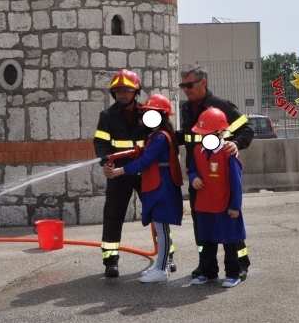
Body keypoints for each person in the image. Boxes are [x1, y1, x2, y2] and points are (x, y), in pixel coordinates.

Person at [95, 69, 176, 278]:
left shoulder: (146, 113)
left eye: (127, 91)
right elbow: (101, 144)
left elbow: (162, 134)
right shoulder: (107, 117)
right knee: (113, 215)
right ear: (113, 93)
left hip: (146, 172)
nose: (123, 95)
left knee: (158, 214)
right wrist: (105, 162)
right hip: (119, 173)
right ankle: (111, 260)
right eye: (118, 91)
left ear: (136, 92)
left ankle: (168, 256)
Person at [177, 64, 254, 280]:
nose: (186, 89)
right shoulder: (186, 108)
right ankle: (206, 265)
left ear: (203, 82)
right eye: (182, 85)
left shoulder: (221, 106)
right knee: (201, 223)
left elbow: (247, 130)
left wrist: (236, 144)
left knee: (229, 221)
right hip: (198, 177)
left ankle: (240, 264)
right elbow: (187, 137)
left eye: (189, 84)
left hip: (220, 177)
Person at [105, 94, 183, 283]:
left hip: (161, 187)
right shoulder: (156, 136)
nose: (145, 117)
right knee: (159, 226)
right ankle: (160, 266)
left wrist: (119, 171)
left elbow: (146, 162)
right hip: (158, 185)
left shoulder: (159, 138)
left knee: (161, 228)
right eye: (145, 114)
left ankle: (162, 269)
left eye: (151, 113)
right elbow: (146, 155)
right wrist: (135, 152)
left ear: (161, 116)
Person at [187, 107, 246, 288]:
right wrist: (194, 178)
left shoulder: (228, 153)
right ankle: (208, 272)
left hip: (225, 206)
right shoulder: (198, 151)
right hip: (204, 205)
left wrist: (235, 206)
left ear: (220, 132)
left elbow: (236, 182)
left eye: (208, 133)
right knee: (207, 242)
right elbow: (192, 169)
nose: (204, 137)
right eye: (202, 133)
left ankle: (233, 274)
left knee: (229, 242)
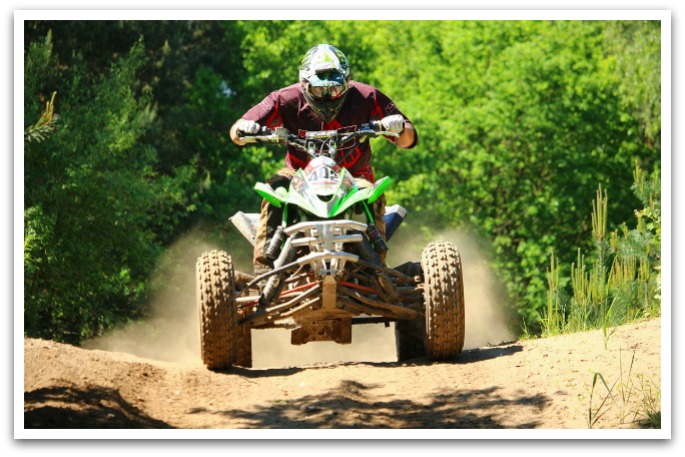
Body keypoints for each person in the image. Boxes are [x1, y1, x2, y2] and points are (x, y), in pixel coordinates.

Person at [230, 43, 417, 273]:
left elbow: (408, 139)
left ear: (347, 83)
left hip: (353, 176)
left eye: (335, 90)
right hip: (299, 177)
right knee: (274, 190)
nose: (327, 97)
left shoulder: (367, 96)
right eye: (320, 91)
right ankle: (264, 269)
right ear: (305, 83)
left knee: (372, 194)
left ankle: (376, 268)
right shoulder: (285, 99)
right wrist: (245, 129)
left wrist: (398, 127)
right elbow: (236, 132)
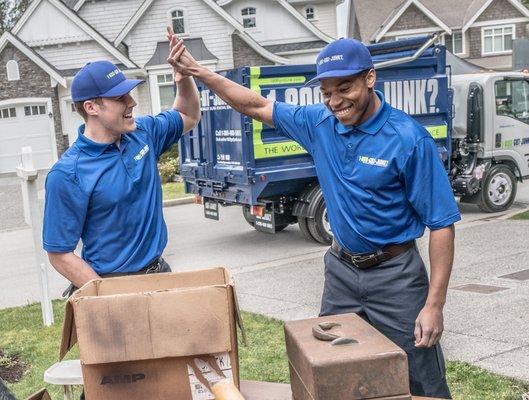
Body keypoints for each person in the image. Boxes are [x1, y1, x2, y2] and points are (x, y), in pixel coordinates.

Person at [171, 38, 461, 398]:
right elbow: (255, 104)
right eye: (326, 92)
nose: (335, 101)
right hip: (342, 272)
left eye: (345, 88)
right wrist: (199, 73)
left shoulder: (408, 139)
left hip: (396, 276)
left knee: (421, 377)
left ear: (370, 78)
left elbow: (441, 224)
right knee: (331, 369)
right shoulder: (318, 123)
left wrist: (434, 306)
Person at [42, 28, 200, 294]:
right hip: (112, 284)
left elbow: (188, 114)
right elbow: (59, 253)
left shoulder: (143, 133)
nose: (132, 102)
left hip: (159, 273)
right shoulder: (68, 173)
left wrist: (183, 78)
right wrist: (105, 294)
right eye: (119, 98)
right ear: (91, 107)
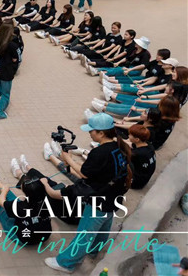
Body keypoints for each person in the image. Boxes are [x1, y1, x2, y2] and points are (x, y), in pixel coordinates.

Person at [45, 113, 132, 273]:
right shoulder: (118, 147)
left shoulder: (100, 153)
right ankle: (94, 250)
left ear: (101, 133)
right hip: (114, 196)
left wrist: (68, 159)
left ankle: (66, 263)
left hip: (99, 200)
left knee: (85, 234)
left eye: (92, 130)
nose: (90, 133)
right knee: (104, 225)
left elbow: (84, 173)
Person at [0, 164, 52, 246]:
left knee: (2, 209)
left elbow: (1, 201)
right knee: (15, 201)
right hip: (44, 236)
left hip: (23, 239)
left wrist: (5, 190)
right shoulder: (47, 201)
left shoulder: (20, 207)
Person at [124, 124, 156, 189]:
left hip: (135, 182)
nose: (128, 135)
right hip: (144, 178)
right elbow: (130, 144)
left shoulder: (137, 153)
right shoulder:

********

(THE TASK) Every line of the listing that includes the word "ankle" belongs in the answer.

(TASK RESPONSE)
right ankle: (111, 260)
left ankle: (168, 256)
right ankle: (206, 265)
left ankle: (240, 264)
right ankle: (160, 266)
left ankle: (162, 269)
right ankle: (208, 272)
left ankle: (233, 274)
right ankle: (264, 269)
left ankle: (376, 268)
right ankle: (94, 250)
left ankle: (66, 263)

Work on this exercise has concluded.